Demands for Delinking of State and Religion


Some religious groups in Tamil Nadu are demanding delinking of state from religious affairs. However, minimal state intervention to promote justice and equality is permitted by the constitution.

  • Amidst the electoral process, some Religious groups are demanding delinking of state and religion in Tamil Nadu.
  • They are opposing laws like Tamil Nadu Hindu Religious and Charitable Endowments (HR&CE) Act 1959. The law allows the state to intervene in the affairs of Hindu public endowments.
    • Under this, the government can appoint a State Commissioner for general superintendence over all Hindu religious endowments.
    • The commissioner will further appoint executive officers to temples. They will ensure that the funds are being properly applied. 
Arguments by protestors in favour of delinking:
  • Firstly, intervention by the state is against the secular and democratic credentials of India.
  • Secondly, intervention undermines their freedom of religion which is guaranteed by the constitution under Articles 25 and 26.
    • Article 25 gives the freedom of conscience and the right to freely profess, practice, and propagate religion.

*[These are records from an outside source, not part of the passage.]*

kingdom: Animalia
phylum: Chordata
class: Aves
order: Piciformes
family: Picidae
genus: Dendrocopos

    • Article 26 protects group rights. It grants to every “religious denomination” the right: 
      • to establish institutions; 
      • to manage its own affairs in matters of religion; 
      • also, to own and acquire property; and 
      • administer that property in accordance with law
  • Thirdly, there is an unequal degree of control amongst religions. They argue that the states show a lenient attitude towards other religions like Islam and Christianity.
Arguments against Delinking:
  • Firstly, No credible successor: Apart from the state, no institution or group can curtail the evil practices surrounding a religion.
  • Secondly, Strengthening Evil practices: Delinking might uphold the interest of dominant communities and strengthen the evil hierarchical division in society. 
    • For instance, the government of Madras formulated a law in 1927 to intervene in the management of religious establishments. As powerful castes and communities within the Hindu fold appropriated control over them.
  • Thirdly, Indian Concept of Secularism: The constituent assembly adopted a model based on the notion of principled distance and not complete isolation like the western model. It allows intervention for establishing a free and egalitarian society.
  • Fourthly, Constitutional Provisions: Articles 25 and 26 are subject to public order, health, and morality. This gives ample scope to the state to frame a law regulating any economic, financial, or other secular activity associated with religion.
    • Using this, the government of Madras enacted a Hindu Religious and Charitable Endowments Act in 1951. The 1959 Act later replaced it.
  • Fifthly, Judicial Backing: The supreme court in Shirur Mutt Case (1954) case upheld the 1951 Act. The court said the act was in consonance with the state’s power under Articles 25 and 26.
  • Sixthly, Laws for other religions: There are laws for other religions as well. The amount of intervention depends on the gravity of the situation.
    • For instance, the Waqf Act 1995 gives the government substantial supervisory control over the management of properties dedicated for religious purposes under Muslim law.
Way Forward:
  • Complete state isolation is not possible as per the constitutional directives. Although the deficiencies in HR&CE law must be re-examined on its merits.
  • People should constantly demand transparency and hold the state responsible to the administrative standards prescribed under the law.